Generally speaking, copyright in the literary work (the narrative accompanying the photographs) would belong to X. The author of a photograph is by definition the person who is responsible for the composition of the photograph, but there are a number of important exceptions to this rule. If, for instance, spouse commissioned and paid a professional photographer to take the photographs that form part of the travel article, the copyright therein would belong to the wife.

Furthermore, the magazine publisher would own the copyright in the published edition of the version of the article as it published in the magazine.
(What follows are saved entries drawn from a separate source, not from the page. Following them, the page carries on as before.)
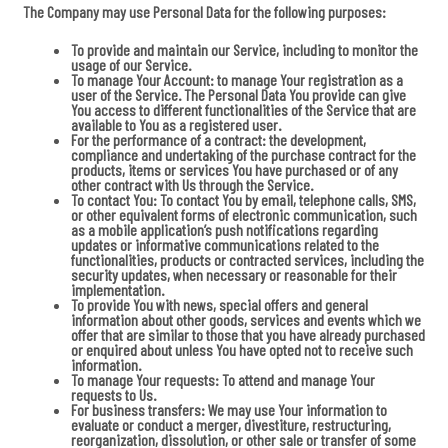
The Company may use Personal Data for the following purposes:
To provide and maintain our Service
, including to monitor the
usage of our Service.
To manage Your Account:
to manage Your registration as a
user of the Service. The Personal Data You provide can give
You access to different functionalities of the Service that are
available to You as a registered user.
For the performance of a contract:
the development,
compliance and undertaking of the purchase contract for the
products, items or services You have purchased or of any
other contract with Us through the Service.
To contact You:
To contact You by email, telephone calls, SMS,
or other equivalent forms of electronic communication, such
as a mobile application’s push notifications regarding
updates or informative communications related to the
functionalities, products or contracted services, including the
security updates, when necessary or reasonable for their
implementation.
To provide You
with news, special offers and general
information about other goods, services and events which we
offer that are similar to those that you have already purchased
or enquired about unless You have opted not to receive such
information.
To manage Your requests:
To attend and manage Your
requests to Us.
For business transfers:
We may use Your information to
evaluate or conduct a merger, divestiture, restructuring,
reorganization, dissolution, or other sale or transfer of some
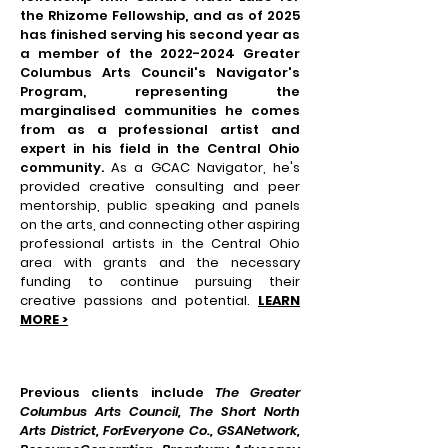
the Rhizome Fellowship, and as of 2025
has finished serving his second year as
a member of the
2022-2024
Greater
Columbus Arts Council's Navigator's
Program, representing the
marginalised
communities he comes
from as a professional artist and
expert in his field in the Central Ohio
community.
As a GCAC Navigator, he's
provided creative consulting and peer
mentorship, public speaking and panels
on the arts, and connecting other aspiring
professional artists in the Central Ohio
area with grants and the necessary
funding to continue pursuing their
creative passions and potential.
LEARN
MORE >
Previous clients include
The Greater
Columbus Arts Council, The Short North
Arts District, ForEveryone Co., GSANetwork,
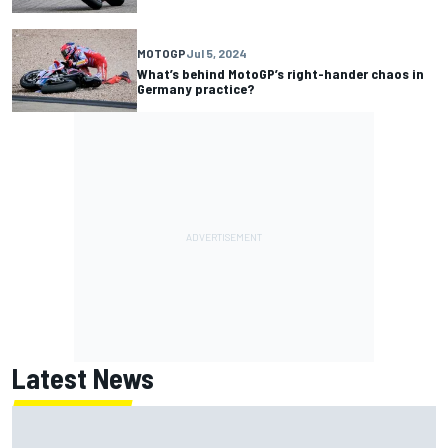
MOTOGP
Jul 5, 2024
What’s behind MotoGP’s right-hander chaos in
Germany practice?
Latest News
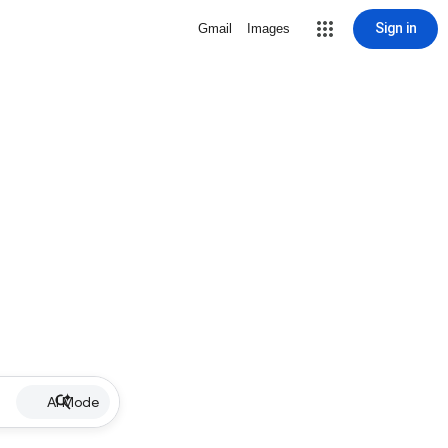
Sign in
Gmail
Images
AI Mode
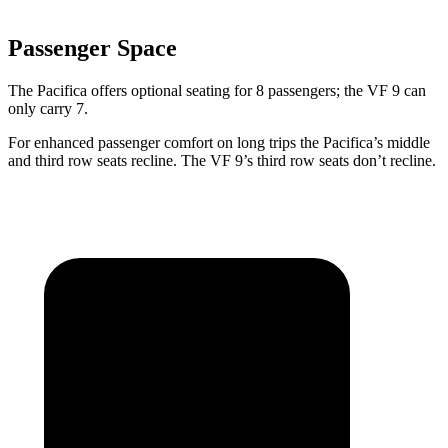
Passenger Space
The Pacifica offers optional seating for 8 passengers; the VF 9 can
only carry 7.
For enhanced passenger comfort on long trips the Pacifica’s middle
and third row seats recline. The VF 9’s third row seats don’t recline.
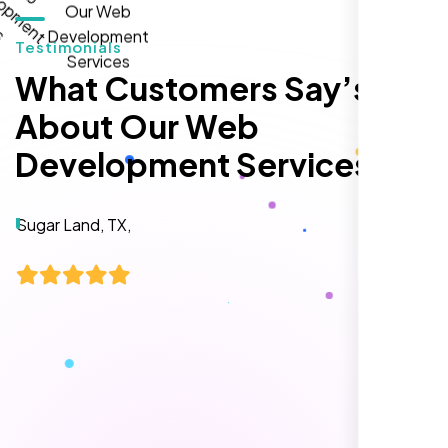
Testimonials
What Customers Say’s
About Our Web
Development Services
Local Retail Owner
Sugar Land, TX,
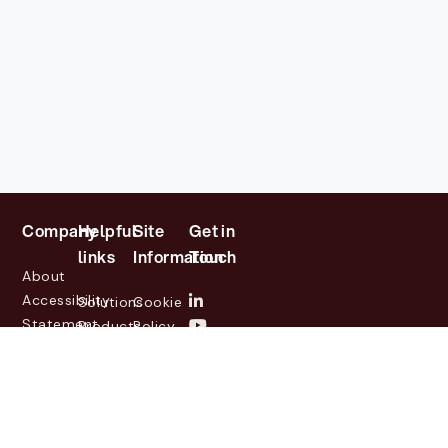
Company
Helpful
Site
Get in
links
Information
Touch
About
Accessibility
Solutions
Cookie
Statement
Products
Policy
Investor
Partners
Privacy
Relations
Customers
Policy
News
Contact
Legal
info@lasernetgroup.com
&
Us
Blogs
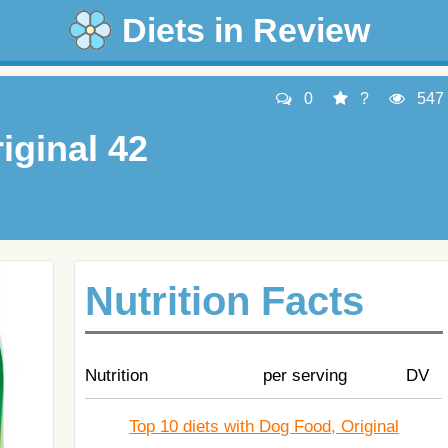
Diets in Review
0
?
547
iginal 42
Nutrition Facts
Nutrition
per serving
DV
Top 10 diets with Dog Food, Original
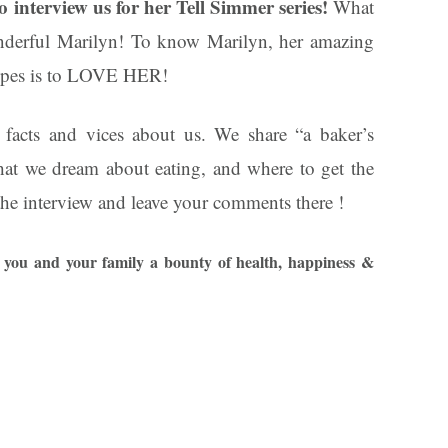
interview us for her Tell Simmer series!
What
nderful Marilyn! To know Marilyn, her amazing
cipes is to LOVE HER!
 facts and vices about us. We share “a baker’s
at we dream about eating, and where to get the
 the interview and leave your comments there !
you and your family a bounty of health, happiness &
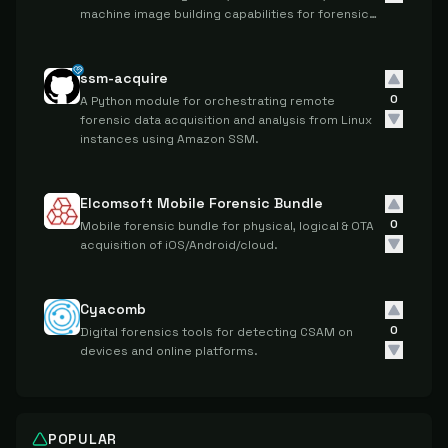
machine image building capabilities for forensic
investigations on Ubuntu systems.
ssm-acquire
0
A Python module for orchestrating remote
forensic data acquisition and analysis from Linux
instances using Amazon SSM.
Elcomsoft Mobile Forensic Bundle
0
Mobile forensic bundle for physical, logical & OTA
acquisition of iOS/Android/cloud.
Cyacomb
0
Digital forensics tools for detecting CSAM on
devices and online platforms.
POPULAR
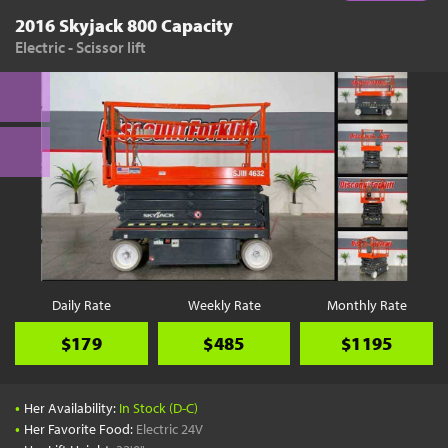
2016 Skyjack 800 Capacity
Electric - Scissor lift
Daily Rate
Weekly Rate
Monthly Rate
$179
$485
$1195
•
Her Availability:
In Stock (D-C)
•
Her Favorite Food:
Electric 24V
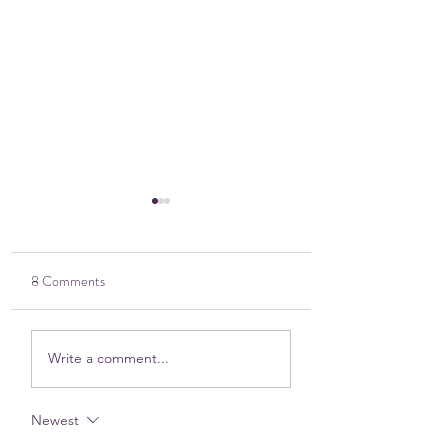
8 Comments
2025 DOVE Impact
Sitting in the Harsh
Write a comment...
Report
Discomfort — Toge
Newest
Therefore, even though X and his wife hold copyright in the literary work and the photographs respectively, they could be infringing on the magazine's copyright in the published edition, if they make unauthorised photocopies of the article as it appears in the magazine and send it to all their family and friends.

From the example above, it is evident that a single magazine article, or a single page or chapter from a book for that matter, can embody different copyright works. What is more, the copyright in each such work can belong to totally different persons. To complicate matters further, copyright gets passed down to the author's heirs, if he or she dies before the copyright expires.

Recommendations for authors::

Authors are usually individuals who do not work with copyright agreements on a daily basis. When dealing with a commercial publisher, you may be requested to sign a publishing agreement to authorise the publisher to publish the work and sell the publication.

Most publishing agreements make provision for the assignment of the copyright of the author's literary work. Most agreements also provide for the author to warrant to the publisher that the work does not violate any existing copyright.

Please do not wait until your manuscript is nearly finished before considering copyright. It would save a lot of time, money, and trouble to consult with a copyright attorney, publisher or someone else who is knowledgeable on copyright before starting to gather material for your work.

Recommendations for publishers:

From a publisher's perspective, it is very important to request authors to sign written publishing agreements. In this regard, it is important to borne in mind that copyright can only be assigned in writing.

It is generally necessary for publishers to take assignment of the author's copyright in a literary work, at least for a term. In our view, there are two important reasons for this.

Firstly, the publisher must obtain all the rights in a publication to be in a position to legally trade with the final product on its own. If the publisher does not hold all the rights in the works embodied in a final product, it would have to involve, for instance, the author in all dealings with the publication. This can frustrate the workflow and income of the publisher.

The publisher must further ensure that its publishing agreement is clear and comprehensive enough to provide it with all rights necessary to deal with the publication in the manner envisaged. In this regard, the agreement must be clear on aspects like reprints, translations, film rights, whether the publication would be published in hard copy and/or electronic format, and which countries the publication will be sold and distributed.

Secondly, most publishers mandate collective rights organisations to licence use of their publications. If a publisher is not the owner of the copyright vesting in the different works embodied in a publication, it would not be in a position to mandate a collective rights organisation. Especially in the case of learning and academic institutions, it may be necessary to negotiate and consider blanket licenses to authorise lecturers and students to make necessary reproductions of published works for study purposes.

In South Africa, the Dramatic, Artistic, Literary Rights Organisation (DALRO) is the only collective rights organisation which receive mandates from authors and publishers to licence the use of their dramatic, artistic and literary works. DALRO administers the licence schemes for dramatic, artistic and literary works, collect and pay over royalties to authors and publishers. DALRO is a non-profit organisation and requires an administrative fee for this service.